Ces émotions de ce dimanche-à-outardes nous viennent sans doute de loin et on a le droit de songer aux pionniers, aux intrépides ancêtres qui s’installaient avec vaillance sur tous les bords du grand fleuve, des rivières et des lacs avec seulement une hache, une bêche, une scie. Et tant de terre en «bois debout» à défricher. Ô millions d’abattis de nos commencements! Alors en ce beau dimanche, j’ai songé à Aubin Jasmin, venu du Poitou vers 1700, les ongles noircis, les mains calleuses, qui, soudain, lui aussi, aperçoit, derrière le village de Saint-Laurent, la sauvage volière mirifique. Plein les oreilles de ces cris perçants, ceux d’une grande réunion céleste voletante. Aubin ira chercher sa carabine, il doit manger. Moi, dimanche, je soufflais dans un confortable transat moderne car Raymonde prépare de son délicieux «osso bucco».

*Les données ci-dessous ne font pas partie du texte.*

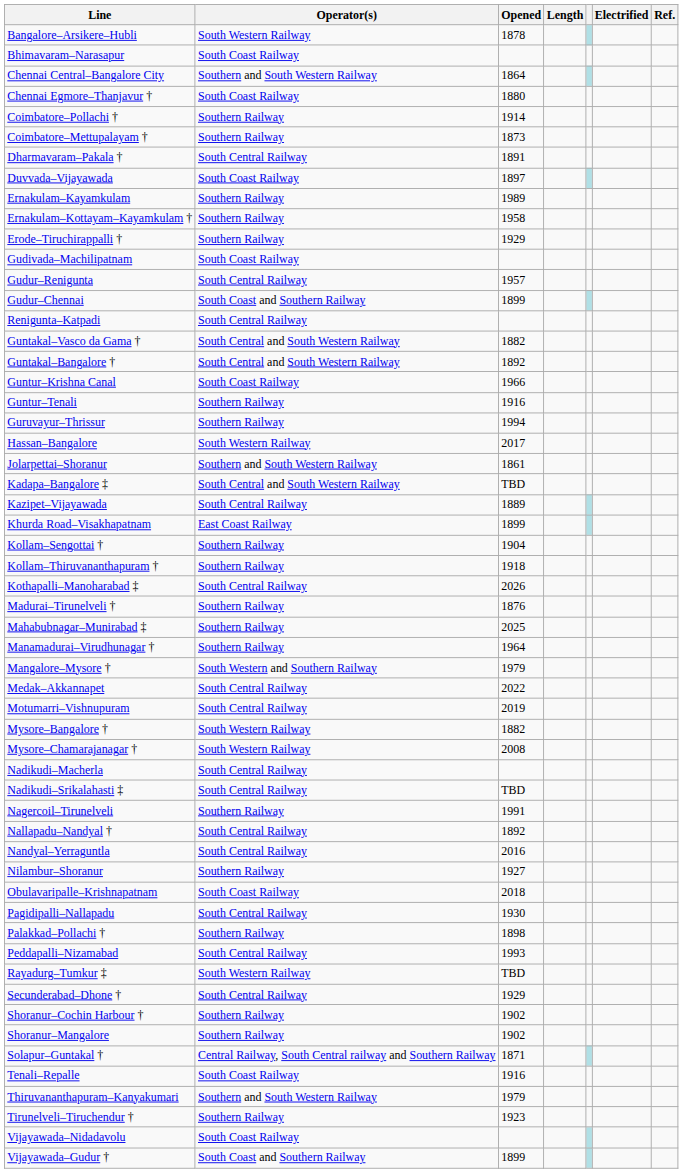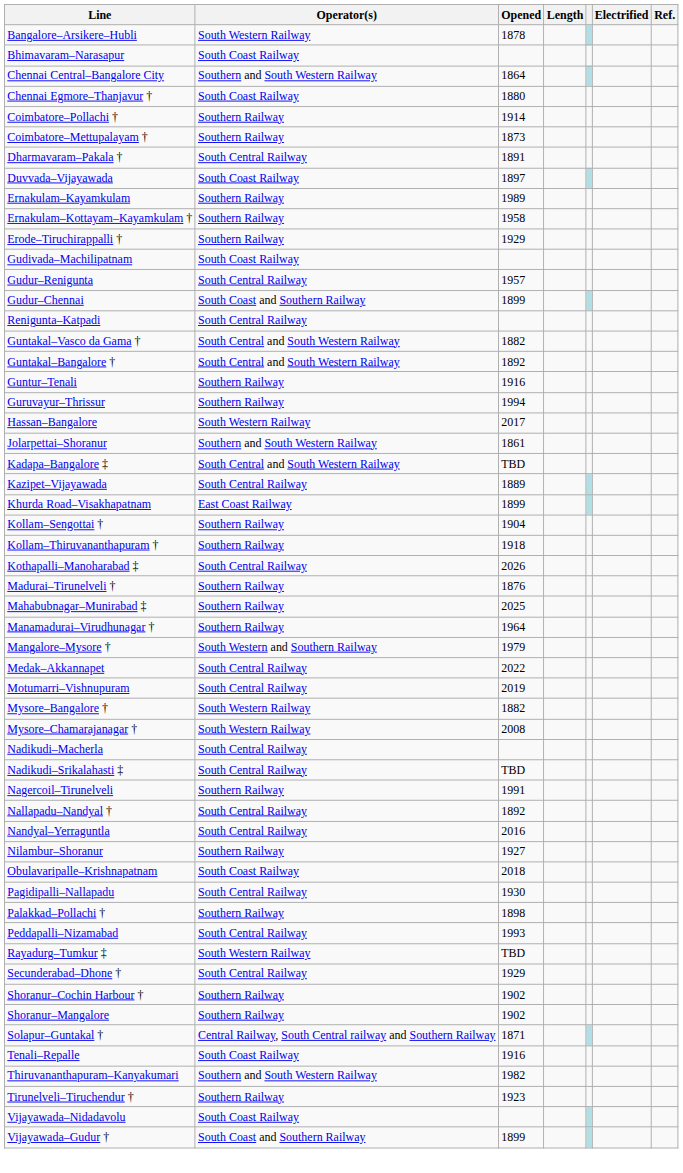- row: Guntur–Krishna Canal | South Coast Railway | 1966
Thiruvananthapuram–Kanyakumari | Opened: 1979 -> 1982
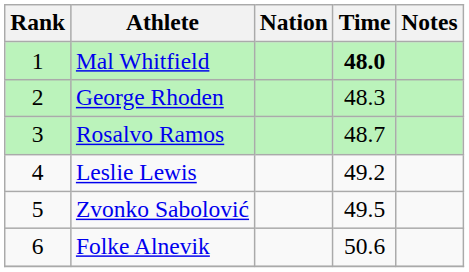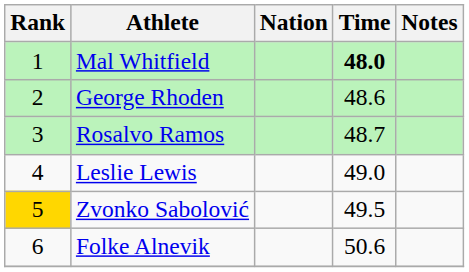George Rhoden | Time: 48.3 -> 48.6
Leslie Lewis | Time: 49.2 -> 49.0
Zvonko Sabolović | Rank: no background -> gold background
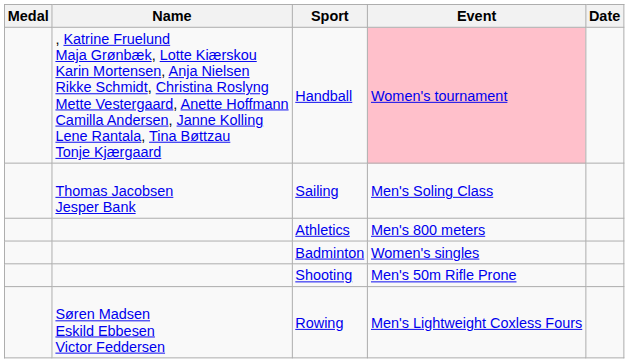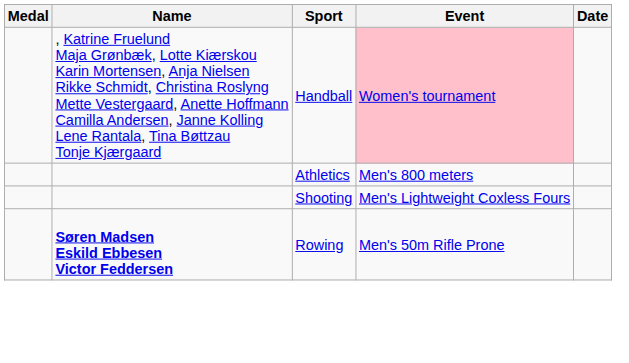- row: Thomas Jacobsen Jesper Bank | Sailing | Men's Soling Class
- row: Badminton | Women's singles
Shooting | Event: Men's 50m Rifle Prone -> Men's Lightweight Coxless Fours
Rowing | Name: normal -> bold
Rowing | Event: Men's Lightweight Coxless Fours -> Men's 50m Rifle Prone
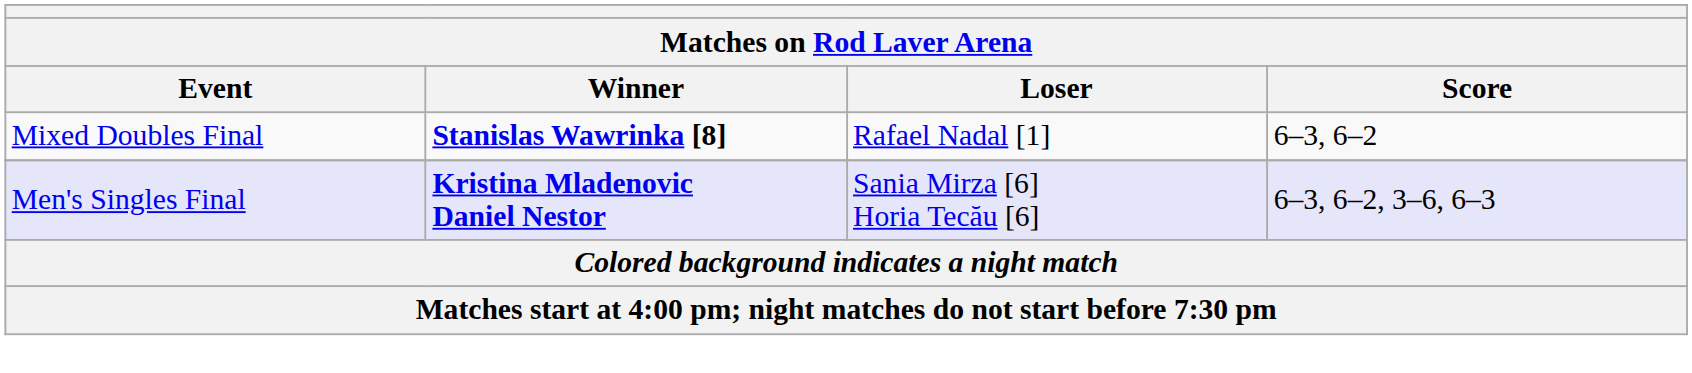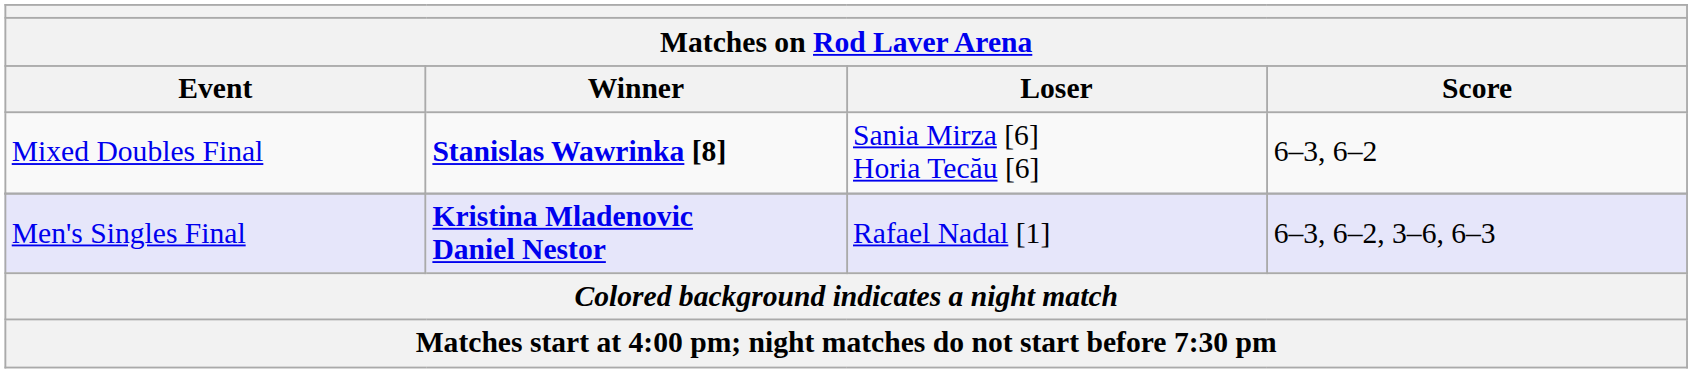Mixed Doubles Final | Loser: Rafael Nadal [1] -> Sania Mirza [6] Horia Tecău [6]
Men's Singles Final | Loser: Sania Mirza [6] Horia Tecău [6] -> Rafael Nadal [1]
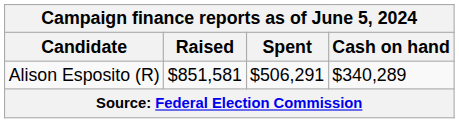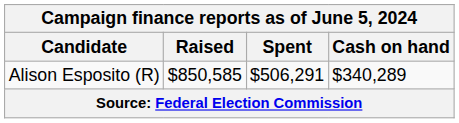Alison Esposito (R) | Raised: $851,581 -> $850,585
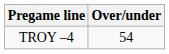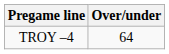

Lui, Aubin, sa femme s’active à l’étable, ou à l’écurie, car sans le cheval percheron importé de France, demain, lundi, pas moyen d’aller au marché pour la vente de leurs légumes. Nous tous… avons le marché moderne très fourni et pas loin. Alors, on a tout notre temps de pâmoison face au ciel rempli de crieurs ailés. On a le temps de «seulement» admirer la majesté indépendante de ces beaux voyageurs. Nos enfants pas encore nés, nos petits-enfants à venir, verront-ils aussi de ces spectacles naturalistes? Oui, oui: nous prenons l’engagement de tout faire pour que la nature environnante reste vivante, n’est-ce pas? Il faut que dans 20 ans, dans 50 ans, un regard nouveau s’étonne, tout ravi et voit «le voyage de la beauté», celui de ce dimanche. On y arrivera bien citoyens alertes, et cela malgré «le mou» des conservateurs à la vue toute courte, «le mou» de ceux qui nous gouvernent «à droite», qui ne songent qu’aux profits immédiats, tels ceux du gaz et des sables bitumineux à l’ouest, très à l’ouest du lac Rond; suivez on regard et ainsi faisons loucher tous les Harper de cette terre!